[REQUIRED TASKS]:
1 > From the forum thread about the DMX lyrics warning, extract the passage starting with "The idea of" and going on through "you KNOW why'.".
2 > Translate the sentence "Laughing is a good thing." from the forum thread about the DMX lyrics warning into French.

[EXTRACT TO READ]:
== Segment start ==

# I was issued a "hate speech" warning for reciting lyrics to a DMX song.



## Deleted member 24782 (Apr 17, 2020)




----------



## MFB (Apr 17, 2020)

Brodiesel710 said:


> View attachment 55280


Glad I took decided to go with the chorus!

The idea of hate speech is silly to me bc it lacks the common sense to discern the intent of the the speaker. @Brodiesel710 was being silly and making a joke at noone's expense. Thats' clear.
Laughing is a good thing.

Sticks and stones, yo!


----------



## Matt Derrick (Apr 17, 2020)

the reason I gave you that warning is because since everyone HAS to nickpick every little situation that even MIGHT be problematic (i.e. well so and so said __ in his post, why can't i?) we have a BLANKET policy of 'just don't do it, and you KNOW why'.

is it a little PC? maybe. I don't LIKE having to draw those lines, but people force us to, so that's the way it is. you don't get to do _anything _you want here, we're not facebook. but, you get to do _pretty much_ whatever you want _in our playground_ within a few reasonable rules. I feel like that's pretty fair. and if you don't think it's fair? well, there are _plenty _of other playgrounds on the internet to go play in.


----------



## MFB (Apr 17, 2020)

Well said, Matt. 😊

I thought this thread was going to turn into a shit show. 

Its nice when people can disagree with each other but still show respect for one another.


----------



## Odin (Apr 18, 2020)

haha... I was into DMX in my mid teens...

== Segment end ==

[RECORDS SHOWN]:
== Segment start ==

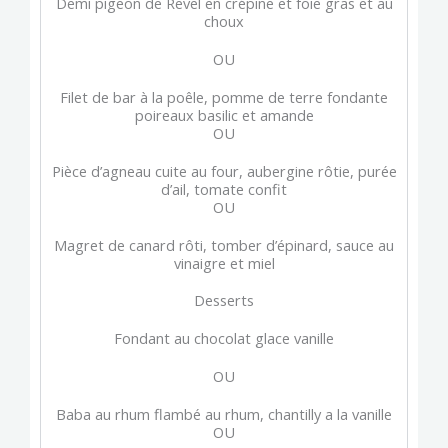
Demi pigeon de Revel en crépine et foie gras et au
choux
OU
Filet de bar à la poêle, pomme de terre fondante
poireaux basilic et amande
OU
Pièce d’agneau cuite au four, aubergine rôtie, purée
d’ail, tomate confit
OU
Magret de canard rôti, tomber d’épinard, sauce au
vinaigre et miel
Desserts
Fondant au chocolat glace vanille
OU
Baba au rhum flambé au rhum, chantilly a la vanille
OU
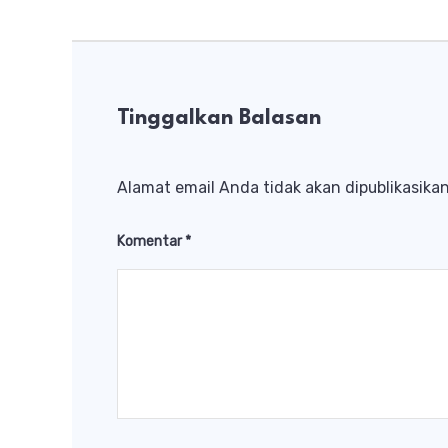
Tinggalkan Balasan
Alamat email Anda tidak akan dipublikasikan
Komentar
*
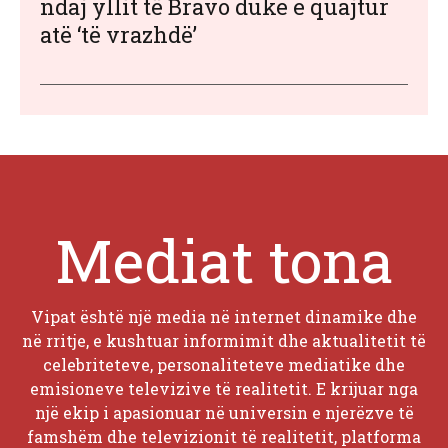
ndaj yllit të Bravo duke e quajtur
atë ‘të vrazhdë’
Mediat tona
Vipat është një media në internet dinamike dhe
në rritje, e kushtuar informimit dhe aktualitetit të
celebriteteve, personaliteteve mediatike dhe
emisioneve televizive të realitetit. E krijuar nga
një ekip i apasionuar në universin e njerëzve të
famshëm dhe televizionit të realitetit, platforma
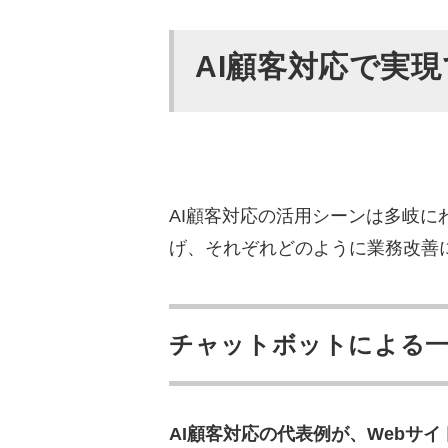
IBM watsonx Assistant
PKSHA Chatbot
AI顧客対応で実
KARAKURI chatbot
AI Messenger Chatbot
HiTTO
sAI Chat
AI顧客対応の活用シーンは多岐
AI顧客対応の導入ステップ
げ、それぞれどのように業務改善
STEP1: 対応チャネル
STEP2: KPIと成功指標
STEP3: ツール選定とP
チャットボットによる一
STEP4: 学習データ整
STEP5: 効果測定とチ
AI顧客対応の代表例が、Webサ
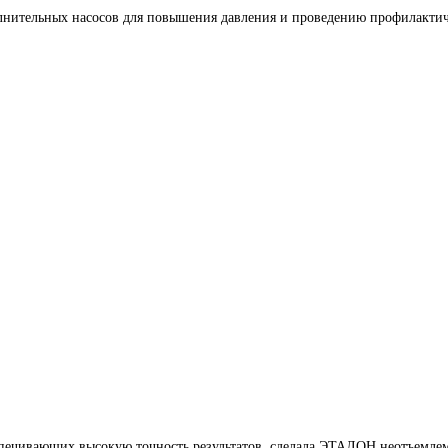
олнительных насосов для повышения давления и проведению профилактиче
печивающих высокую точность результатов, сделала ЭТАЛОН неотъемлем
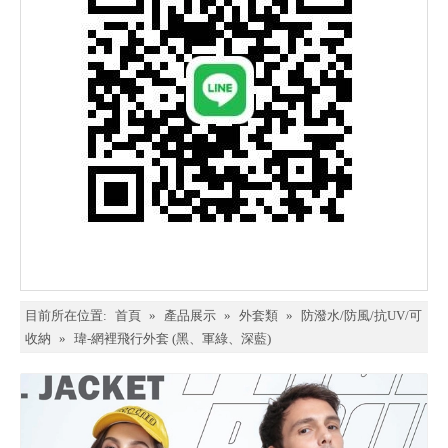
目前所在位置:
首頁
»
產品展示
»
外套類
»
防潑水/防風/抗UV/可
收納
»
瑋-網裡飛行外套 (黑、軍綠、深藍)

== Segment end ==

[ACTIVITY ANSWERS]:
1 >
The idea of hate speech is silly to me bc it lacks the common sense to discern the intent of the the speaker. @Brodiesel710 was being silly and making a joke at noone's expense. Thats' clear.
Laughing is a good thing.

Sticks and stones, yo!


----------



## Matt Derrick (Apr 17, 2020)

the reason I gave you that warning is because since everyone HAS to nickpick every little situation that even MIGHT be problematic (i.e. well so and so said __ in his post, why can't i?) we have a BLANKET policy of 'just don't do it, and you KNOW why'.

2 > Rire est une bonne chose.